Oleksandr Pawlitschenko von der Ukrainischen Helsinki-Union für Menschenrechte spricht sogar von Diskriminierung. Er befürchtet, dass die ukrainischen Behörden den betroffenen Personen künftig auch in Notsituationen Hilfe verweigern könnten. Als Folge würden die Menschen eine andere Staatsbürgerschaft anstreben, über einen Flüchtlingsstatus oder andere Verfahren, um aus der für sie "unbequemen" ukrainischen Staatsbürgerschaft herauszukommen. Auch Pawlitschenko rechnet damit, dass Ukrainer unter Berufung auf die Europäische Menschenrechtskonvention gegen die neuen Bestimmungen klagen werden.
Hoffnung auf Schutz und Hilfe seitens Deutschlands
Oleg will sich nicht beim Militär melden. Er fürchtet einen Einsatz im Krieg, obwohl er als Vater einer kinderreichen Familie nach jetzigen Vorschriften von der Dienstpflicht befreit ist. "Ich werde meine Frau mit drei Kindern doch nicht allein lassen", betont er.
Bohdan, der seinen Nachnamen ebenfalls nicht nennen möchte, hat die Ukraine unter Umgehung der Grenzkontrollen illegal verlassen. Er sei über die Republik Moldau nach Deutschland gekommen, wo er vorübergehend einen Schutzstatus genießt. Bohdan will auf keinen Fall zurück, er fühlt sich in Deutschland wohl und lernt Deutsch.
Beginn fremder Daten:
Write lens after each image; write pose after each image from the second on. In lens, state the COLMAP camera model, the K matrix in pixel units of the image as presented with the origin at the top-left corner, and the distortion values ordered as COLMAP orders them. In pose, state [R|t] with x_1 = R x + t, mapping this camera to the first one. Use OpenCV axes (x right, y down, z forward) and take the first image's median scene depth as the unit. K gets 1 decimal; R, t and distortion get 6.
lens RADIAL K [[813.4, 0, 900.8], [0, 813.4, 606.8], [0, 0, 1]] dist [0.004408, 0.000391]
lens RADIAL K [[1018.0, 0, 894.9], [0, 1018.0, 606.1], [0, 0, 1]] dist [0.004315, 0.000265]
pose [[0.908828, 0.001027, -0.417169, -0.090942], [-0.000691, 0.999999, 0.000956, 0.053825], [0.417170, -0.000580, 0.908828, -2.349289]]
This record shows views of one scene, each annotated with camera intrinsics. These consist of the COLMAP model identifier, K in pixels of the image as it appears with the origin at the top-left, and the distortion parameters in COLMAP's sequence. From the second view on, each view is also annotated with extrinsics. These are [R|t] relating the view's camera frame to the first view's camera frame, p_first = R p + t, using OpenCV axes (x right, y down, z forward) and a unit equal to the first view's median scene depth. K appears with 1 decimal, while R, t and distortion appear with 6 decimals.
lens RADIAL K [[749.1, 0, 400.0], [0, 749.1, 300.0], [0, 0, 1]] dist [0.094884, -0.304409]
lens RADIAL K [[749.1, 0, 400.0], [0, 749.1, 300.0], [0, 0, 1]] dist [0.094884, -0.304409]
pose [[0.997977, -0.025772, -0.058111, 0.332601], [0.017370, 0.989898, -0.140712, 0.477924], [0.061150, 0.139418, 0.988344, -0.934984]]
Strafmaßnahmen gegen Männer, die sich nicht beim Militär melden, könnten diejenigen, die die Ukraine im Krieg bewusst verlassen haben, nicht zu einer Heimkehr bewege, meint Bohdan. "Wenn ich im Jahr 2032 einen neuen Pass beantrage, dann werde ich hoffentlich eine andere Staatsbürgerschaft haben, vielleicht die deutsche", sagt er.
Auf die Frage, was er tun würde, sollte er unerwartet ein ukrainisches Konsulat brauchen, sagt Bohdan: "Nichts, absolut nichts." Er rechne nicht mit Problemen. "Ich bin zu fast 90 Prozent sicher, dass Deutschland es so einrichten wird, dass wir alle nötigen Papiere hier bekommen, ohne ukrainische zu brauchen. Wir werden die Ukraine nicht kontaktieren müssen", glaubt er.
Der Pressesprecher des deutschen Innenministeriums, Maximilian Kall, sagte auf der Regierungspressekonferenz am Mittwoch, er sehe das Vorgehen der ukrainischen Behörden "als konsularrechtliche Frage, die allein in der Hand der ukrainischen Stellen ist". Kall betonte, dies werde sich nicht auf den Schutzstatus für Geflüchtete aus der Ukraine auswirken, "ganz gleich, ob es Frauen oder Männer sind".
Vor allem Frauen kehren in die Ukraine zurück
Im Februar 2024 suchten laut Statistischem Bundesamt etwa gleichviel Männer und Frauen aus der Ukraine im Alter von 18 bis 60 Jahren in Deutschland Asyl: 5.597 beziehungsweise 5.772 Personen. Zwei Jahre zuvor waren zwei Drittel der Kriegsflüchtlinge Frauen, die zweitgrößte Kategorie waren Kinder.
Andererseits sind 39 Prozent derjenigen, die derzeit in die Ukraine zurückkehren, Frauen im erwerbsfähigen Alter. Der Anteil der Männer im wehrfähigen Alter, die aus Deutschland in ihre Heimat zurückkehren, beträgt dagegen nur 23 Prozent.